I purchased a pair of the 2-eye classic Timberlands at an outlet last spring and haven't been favorably impressed. Within a few weeks some of the stitching began to come loose as did the orange insole on one of the shoes. Mine are the Root Beer color which I initially liked but the leather quickly began to look and feel like cardboard. I'm disappointed because I wanted to like them for many of the reasons mentioned above.


----------



## hardline_42 (Jan 20, 2010)

Walter Denton said:


> I purchased a pair of the 2-eye classic Timberlands at an outlet last spring and haven't been favorably impressed. Within a few weeks some of the stitching began to come loose as did the orange insole on one of the shoes. Mine are the Root Beer color which I initially liked but the leather quickly began to look and feel like cardboard. I'm disappointed because I wanted to like them for many of the reasons mentioned above.


I'm sorry to hear that. As with most things, if it's quality now, it won't be soon enough. I've had the loose insole issue on every shoe that I've worn without socks, including "high quality" penny loafers. The sweat tends to dissolve the adhesive in short order. I would NOT be OK with the stitching coming loose.


----------



## cincydavid (May 21, 2012)

I have some tan Rockports that have held up beautifully...bought them new from a Goodwill store in Terre Haute IN a couple of years ago for $3...I don't actually wear them to sail...I go barefoot in the Sunfish and leave my Crocs on shore so I don't lose them.


----------



## Topsider (Jul 9, 2005)

cincydavid said:


> I go barefoot in the Sunfish and leave my Crocs on shore so I don't lose them.


Yeah, that would be a crying shame... :rolleyes2:


----------



## cincydavid (May 21, 2012)

I know people laugh about Crocs, but for some purposes they really work well. They do get REALLY slick once the soles wear, so falling on wet surfaces is a real possibility...think wet smooth concrete in the garage at home, for instance. Didn't mean to derail this thread...carry on.


----------



## Topsider (Jul 9, 2005)

Crocs actually makes a couple of boat shoe designs.

The Cove





The Islander


----------



## Barnavelt (Jul 31, 2012)

^ Arrrrgh!
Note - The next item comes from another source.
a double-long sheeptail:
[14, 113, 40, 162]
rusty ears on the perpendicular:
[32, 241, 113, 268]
My eyes!


----------



## Topsider (Jul 9, 2005)

Yeah, I'm not advocating them.


----------



## cincydavid (May 21, 2012)

Holy cow, I really did derail the thread...that last Croc, the Islander, looks like an LL Bean Maine Hunting Shoe, if you squint.


----------



## Topsider (Jul 9, 2005)

cincydavid said:


> Holy cow, I really did derail the thread...that last Croc, the Islander, looks like an LL Bean Maine Hunting Shoe, if you squint.


A Maine Hunting Shoe after a well-deserved blast of buckshot, perhaps.


----------



## ashcroft99 (Dec 12, 2008)

Filson has now teamed with Sebago...Filson added its tin cloth to the uppers, that's about it...all about branding


----------



## Doctor Damage (Feb 18, 2005)

I've always been attracted to, but never bought, the multi-coloured Docksides (think they have a different name). I had a pair of the USA made Docksides and they were much, much better than a pair of Topsiders I had at the same time, but that was a while ago.


----------